» **EXCERTO**:

Se procuramos pessoas emocionalmente inacessíveis, que nos causam ansiedade dentro da relação, porque é que as endeusamos?
Existe uma forte tendência humana em fantasiar cenários, situações e também pessoas. Aliás, este mecanismo é aprendido em criança, e tem um papel fundamental no desenvolvimento da criatividade, da emoção, da cognição, do social, etc.
No entanto, o adulto que se fantasia excessivamente pode, inconscientemente, criar expectativas irreais do outro, socorrendo-se à ideia enviesada dos “contos de fada”, ao invés, de procurar ver o que é real e entender as falhas e limitações humanas. Encontrarmo-nos com alguém no campo do amor é encontrar o que é esse alguém, juntamente com as suas falhas(faltas).
Por vezes sentimos que é preciso salvar essa pessoa. Não será isso um invenção nossa criada pela consequência do endeusamento?
Sim. Essa busca de salvamento talvez seja motivada por uma espécie de fantasia omnipotente, em que eu me escapo da frustração e da falha, e faço todos os esforços possíveis de controlo, na tentativa de “salvar o outro” e, na verdade, salvar a própria idealização.
Se assim é, acabamos por querer que essa pessoa seja algo que ela não é e o risco de frustração é maior, certo?
Sem dúvida. Com esta “lente delirante” da paixão, acabamos por ver o outro não como ele é, mas sim como gostaríamos que ele fosse. Isto terá um fim, e essa deceção será sem dúvida maior do que, – no inicio, – ao reconhecer o que de facto é real.
Por outro lado, este ciclo de querer salvar o outro, não ajudará a perpetuar a insegurança e ansiedade, já que não há nada para salvar e somos nós que criamos essa necessidade que precisa de combustível?
Certo. Esse “salvamento” acaba por ser, na verdade, um mecanismo de defesa criado pela pessoa, para reduzir a sua ansiedade e insegurança sobre aquilo que esconde em relação a si própria. Defendendo esta perspetiva, em que olhamos para o outro amado na tentativa que ele preencha um certo vazio que é nosso, não seria mais justo investigarmos, no nosso interior, aquilo que tanto nos atormenta, ao invés de projetar no outro, como se ele fosse ele o absoluto errado?
Como quebrar este ciclo e conseguir relacionar-se de forma mais equilibrada?
É necessário um caminho de autodescoberta, onde a pessoa se consiga entender e olhar como quem olha para um espelho e se admira (com as suas faltas também).

» **Registos de dados armazenados**:

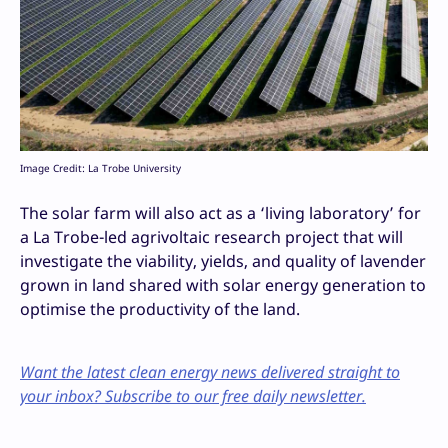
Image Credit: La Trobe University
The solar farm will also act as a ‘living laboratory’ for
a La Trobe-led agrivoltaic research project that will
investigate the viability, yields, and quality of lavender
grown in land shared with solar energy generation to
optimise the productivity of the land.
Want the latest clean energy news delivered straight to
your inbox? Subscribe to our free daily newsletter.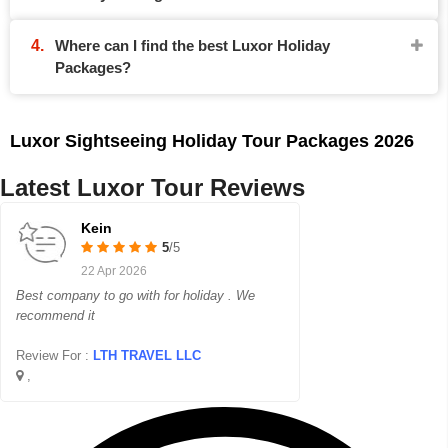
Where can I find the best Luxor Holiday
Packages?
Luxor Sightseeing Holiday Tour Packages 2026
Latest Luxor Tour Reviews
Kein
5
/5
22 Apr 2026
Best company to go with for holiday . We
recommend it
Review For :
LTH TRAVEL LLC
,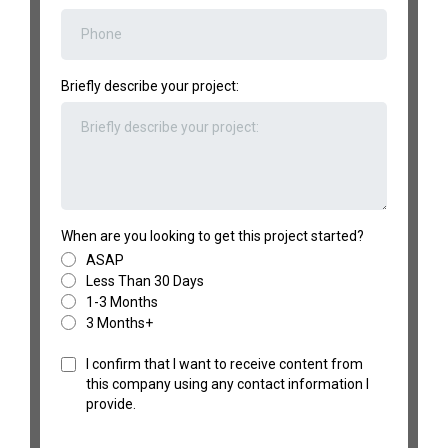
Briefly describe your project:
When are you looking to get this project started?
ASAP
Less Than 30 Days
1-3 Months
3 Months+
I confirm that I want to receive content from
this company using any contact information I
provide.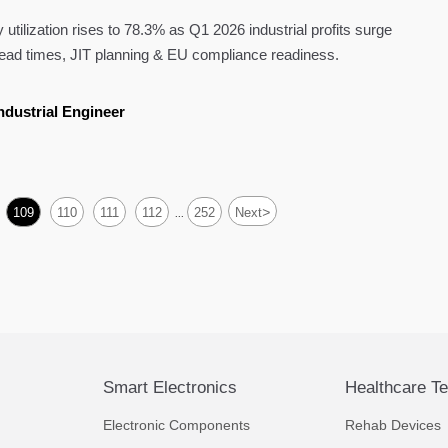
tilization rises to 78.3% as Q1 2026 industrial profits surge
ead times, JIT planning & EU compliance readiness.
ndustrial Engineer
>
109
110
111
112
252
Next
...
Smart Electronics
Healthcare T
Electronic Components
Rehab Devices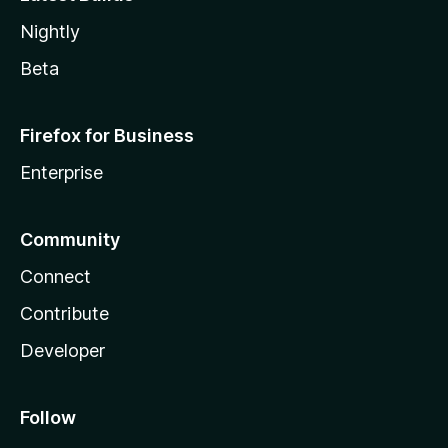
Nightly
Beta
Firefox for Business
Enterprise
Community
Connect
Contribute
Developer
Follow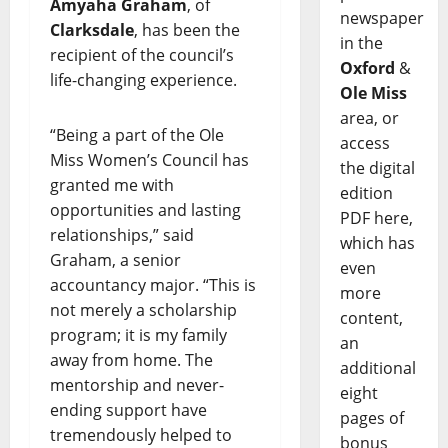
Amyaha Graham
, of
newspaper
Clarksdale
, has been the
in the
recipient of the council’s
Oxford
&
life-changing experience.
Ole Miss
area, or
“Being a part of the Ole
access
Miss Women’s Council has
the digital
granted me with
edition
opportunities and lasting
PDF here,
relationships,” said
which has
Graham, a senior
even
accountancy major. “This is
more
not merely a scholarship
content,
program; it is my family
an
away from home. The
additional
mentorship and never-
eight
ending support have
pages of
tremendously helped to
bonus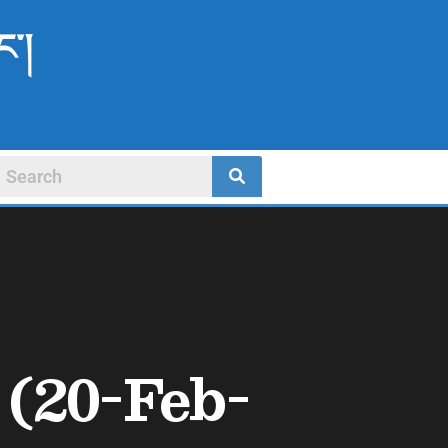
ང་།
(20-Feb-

» **O QUE SE PEDE**: Consegue continuar o excerto sobre o endeusamento de pessoas emocionalmente inacessíveis a partir da última frase apresentada? A listagem não tem aqui qualquer papel.

» **RESULTADO DA TAREFA**:
É curioso, mas parece que ao longo da nossa vida vamos acreditando que sabemos muito sobre nós, através do que o outro nos diz. Mas a verdade é que a resposta está no nosso interior. Por isto a terapia importa, no sentido de conseguirmos dar “ouvidos” ao que é dito por nós próprios e, a partir daí, viver uma narrativa criada (e cuidada) inteiramente por nós.
Qual será a terapia mais indicada?
Existem várias abordagens da intervenção psicológica que podem ajudar neste processo de autoconhecimento, desde a psicoterapia psicodinâmica– tendo como abordagem mais clássica a psicanálise, que se dedica à compreensão profunda das dinâmicas do inconsciente e dos padrões de relação e afeto; ou a psicoterapia cognitivo-comportamental que se dedica à modificação de padrões de pensamento e crenças da pessoa; a terapia de aceitação e compromisso, que se foca na aceitação da dor e do que é presente/futuro, terapia cognitiva baseada em mindfulness, que pode ajudar significativamente para o desenvolvimento de uma mente mais calma, etc…
Portanto, escolhas não faltam (risos). O importante é que a pessoa se sinta disponível para iniciar uma jornada de mudança e que invista este tempo para si (realmente para si).
Como se processa e o que é que implica?
Na minha visão, a terapia implica um compromisso entre duas pessoas (terapeuta- paciente) – “uma dança feita a dois” – em que, através da escuta ativa, da voz validada e de um espaço confortável os dois inconscientes se possam aproximar para que seja possível, simplesmente, “ser-se livre”.